**Your task:**
In the records below, find the line containing "229 | 0x642B", then extract that line and all subsequent lines exactly, leaving out everything else.

#### Supplied data

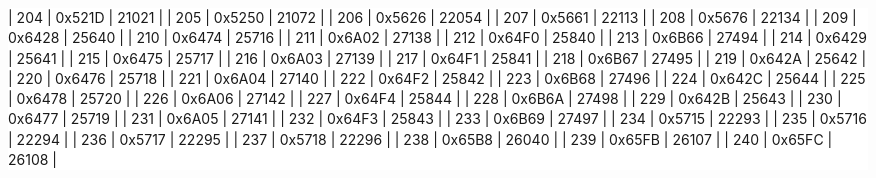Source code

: |     204 | 0x521D      |       21021 |
|     205 | 0x5250      |       21072 |
|     206 | 0x5626      |       22054 |
|     207 | 0x5661      |       22113 |
|     208 | 0x5676      |       22134 |
|     209 | 0x6428      |       25640 |
|     210 | 0x6474      |       25716 |
|     211 | 0x6A02      |       27138 |
|     212 | 0x64F0      |       25840 |
|     213 | 0x6B66      |       27494 |
|     214 | 0x6429      |       25641 |
|     215 | 0x6475      |       25717 |
|     216 | 0x6A03      |       27139 |
|     217 | 0x64F1      |       25841 |
|     218 | 0x6B67      |       27495 |
|     219 | 0x642A      |       25642 |
|     220 | 0x6476      |       25718 |
|     221 | 0x6A04      |       27140 |
|     222 | 0x64F2      |       25842 |
|     223 | 0x6B68      |       27496 |
|     224 | 0x642C      |       25644 |
|     225 | 0x6478      |       25720 |
|     226 | 0x6A06      |       27142 |
|     227 | 0x64F4      |       25844 |
|     228 | 0x6B6A      |       27498 |
|     229 | 0x642B      |       25643 |
|     230 | 0x6477      |       25719 |
|     231 | 0x6A05      |       27141 |
|     232 | 0x64F3      |       25843 |
|     233 | 0x6B69      |       27497 |
|     234 | 0x5715      |       22293 |
|     235 | 0x5716      |       22294 |
|     236 | 0x5717      |       22295 |
|     237 | 0x5718      |       22296 |
|     238 | 0x65B8      |       26040 |
|     239 | 0x65FB      |       26107 |
|     240 | 0x65FC      |       26108 |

########

**Answer box:**
|     229 | 0x642B      |       25643 |
|     230 | 0x6477      |       25719 |
|     231 | 0x6A05      |       27141 |
|     232 | 0x64F3      |       25843 |
|     233 | 0x6B69      |       27497 |
|     234 | 0x5715      |       22293 |
|     235 | 0x5716      |       22294 |
|     236 | 0x5717      |       22295 |
|     237 | 0x5718      |       22296 |
|     238 | 0x65B8      |       26040 |
|     239 | 0x65FB      |       26107 |
|     240 | 0x65FC      |       26108 |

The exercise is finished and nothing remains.